В пьесе противостоят друг другу две концепции «естественного состояния». Злодей у Мура, коварный искуситель и враг Беверлея — Стьюкли, — «человек мандевилевского типа» (как заметил один из литературоведов). С его точки зрения, Природа «знает лишь два закона: силу и хитрость». «Глупцы — естественная добыча мошенников: таков был замысел природы, когда она создала ягнят для волков». Сам Стьюкли мнит себя одним из «волков» и гордится этим. В своем дальнейшем развитии этот образ предстанет в драматургии штюрмеров в виде Франца Моора Шиллера («Разбойники»), а у романтика Вордсворта — в виде злодея Освальда, злого гения благородного атамана Мармадьюка в трагедии «Пограничники».
На другом полюсе пьесы — иная, сентиментально — идиллическая концепция «естественного состояния», представленная женой Беверлея. Она мечтает о счастье в бедности, о невинных радостях простого поселянина, чей труд делает для него «хлеб его слаще, дом — счастливей, семью — дороже». Эта идиллическая концепция выглядит, однако, утопической. Махинации Стьюкли в пьесе кончаются крахом, но просветительский оптимизм в трагедии Мура обнаруживает заметную трещину.
Драматургия Лилло и Мура была гораздо более популярна в свое время за пределами Англии, чем дома, на родине драматургов. Задачи борьбы с классицизмом на сцене не имели в Англии той актуальности, какой они обладали в странах, еще готовившихся к антифеодальным революциям. А изображение повседневной жизни людей различных общественных состояний осуществлялось с гораздо большей полнотой и художественной выразительностью английским просветительским романом — ведущим жанром тогдашней английской литературы. Зато за рубежом «Игрок», в частности, вызвал живейший интерес. Пьеса была переведена на немецкий, французский, испанский, итальянский и другие языки; один из французских переводов принадлежал самому Дидро; с успехом шла она и на североамериканской сцене. Имя героя стало нарицательным. Впрочем, Пушкин употреблял его уже с ироническим оттенком: «Поэт — игрок, о, Беверлей — Гораций…».
Сентиментализм
Во второй половине XVIII в. в английской литературе происходят заметные сдвиги, видоизменяются сложившиеся ранее и появляются новые направления. И хотя литература Просвещения на протяжении большей части этого периода сохраняет свое влияние и авторитет, в ней самой углубляются внутренние противоречия. Характерным симптомом растущих сомнений в непогрешимости просветительского разума является бурное развитие сентиментализма и в поэзии, и в романе.

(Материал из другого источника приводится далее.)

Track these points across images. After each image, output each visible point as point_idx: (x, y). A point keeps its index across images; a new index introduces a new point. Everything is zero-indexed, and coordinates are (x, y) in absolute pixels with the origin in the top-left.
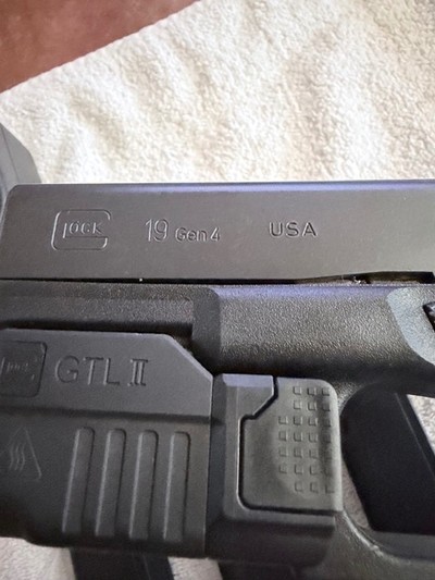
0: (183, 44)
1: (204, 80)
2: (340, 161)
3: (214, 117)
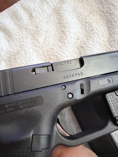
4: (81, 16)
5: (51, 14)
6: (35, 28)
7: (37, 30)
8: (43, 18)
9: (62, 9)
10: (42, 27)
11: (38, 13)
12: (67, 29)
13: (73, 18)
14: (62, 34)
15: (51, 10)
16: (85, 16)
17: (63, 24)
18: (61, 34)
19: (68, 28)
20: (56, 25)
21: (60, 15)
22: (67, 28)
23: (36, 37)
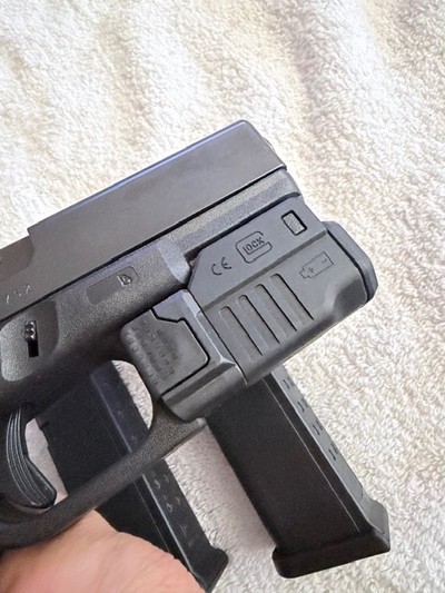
4: (199, 41)
5: (92, 47)
6: (38, 109)
7: (45, 114)
8: (65, 68)
9: (130, 22)
10: (64, 100)
11: (42, 51)
12: (151, 95)
13: (171, 53)
14: (137, 116)
15: (93, 31)
16: (214, 39)
17: (138, 79)
18: (134, 118)
19: (157, 91)
20: (115, 85)
21: (123, 48)
22: (152, 92)
23: (45, 139)
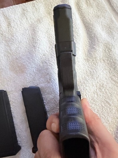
0: (6, 15)
1: (9, 24)
2: (38, 48)
3: (11, 34)
4: (51, 38)
5: (27, 28)
8: (20, 30)
9: (38, 27)
10: (17, 37)
11: (16, 24)
13: (44, 38)
14: (33, 48)
15: (29, 25)
17: (35, 40)
19: (39, 44)
20: (30, 39)
21: (34, 32)
22: (38, 44)
23: (10, 44)
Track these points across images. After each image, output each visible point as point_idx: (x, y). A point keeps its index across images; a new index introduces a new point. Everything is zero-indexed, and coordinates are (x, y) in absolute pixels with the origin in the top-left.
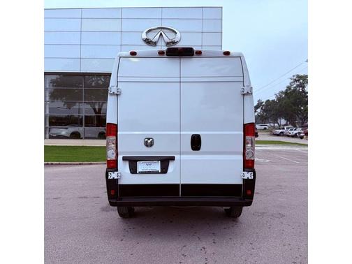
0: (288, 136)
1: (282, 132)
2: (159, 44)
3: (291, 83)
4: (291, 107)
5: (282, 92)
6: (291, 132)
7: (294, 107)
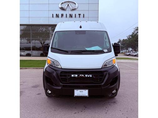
0: (133, 56)
1: (130, 54)
2: (67, 9)
3: (134, 31)
4: (134, 42)
5: (130, 35)
6: (134, 54)
7: (135, 42)
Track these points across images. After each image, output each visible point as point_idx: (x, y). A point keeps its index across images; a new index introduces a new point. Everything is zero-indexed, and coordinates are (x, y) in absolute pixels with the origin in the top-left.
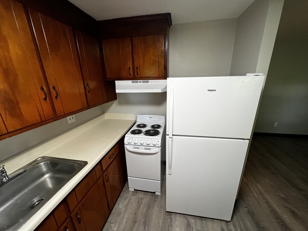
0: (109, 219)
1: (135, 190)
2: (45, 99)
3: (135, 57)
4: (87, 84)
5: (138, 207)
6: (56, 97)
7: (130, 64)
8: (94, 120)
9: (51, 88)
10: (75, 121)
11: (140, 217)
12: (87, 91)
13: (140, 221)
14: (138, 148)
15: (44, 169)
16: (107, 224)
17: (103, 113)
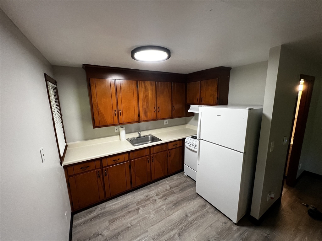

Сентиментализм возникает в английской литературе несколько ранее, чем в других странах Западной Европы, — Томсон, которого обычно считают его провозвестником в английской поэзии, работает над «Временами года» начиная с 1726 г. Именно в Англии противоречия и «издержки» буржуазного прогресса обнаружились ранее, чем в других странах. Уверенный рационалистический оптимизм, характерный для большинства английских просветителей в первой половине века, уступает место сомнениям во всесилии Разума как рычага переустройства мира. Уже в последнем романе Филдинга, «Амелии», звучат новые по сравнению с его «комическими эпопеями», сентиментальные мотивы.
Субъективное эмоциональное начало становится ведущим в поэзии Юнга, Грея, Голдсмита, а также в романах Голдсмита, Стерна, Маккензи, чей «Человек чувства» (1771), ныне забытый, заставлял плакать многих читателей. Сентименталисты не порывали с традициями раннего Просвещения, но они переносили акцент с разума (который уже начинал ассоциироваться в их представлении с холодной и себялюбивой рассудочностью) на естественное, неиспорченное, непосредственное чувство, заложенное в человеческой природе. Это предполагало и предпочтение индивидуализирующего начала в искусстве. Сентименталисты отвергали всякую нормативную эстетику. Юнг особенно резко ополчался против Попа с его правилами, противопоставляя ему Шекспира как гения, величие которого именно в его оригинальности и свободе от правил.
Эстетическое новаторство английских сентименталистов предполагало свободу выражения личного отношения к миру: это открывало простор не только чувствительности, но и юмору, иногда, как, например, в публицистической прозе Голдсмита или в «Тристраме Шенди» Стерна, переходившему в сатиру. Голдсмит даже боролся против слезливой мещанской комедии, отстаивая преимущества «веселой комедии», и именно в этом жанре написал свои пьесы «Добрячок» (1768) и «Она смиряется, чтобы победить, или Ошибки одной ночи» (1773). Стерн развивает целую теорию «конька» (причуды, прихоти), исходя из нее и в эксцентрически — свободной композиции своих книг и в обрисовке гротескных характеров.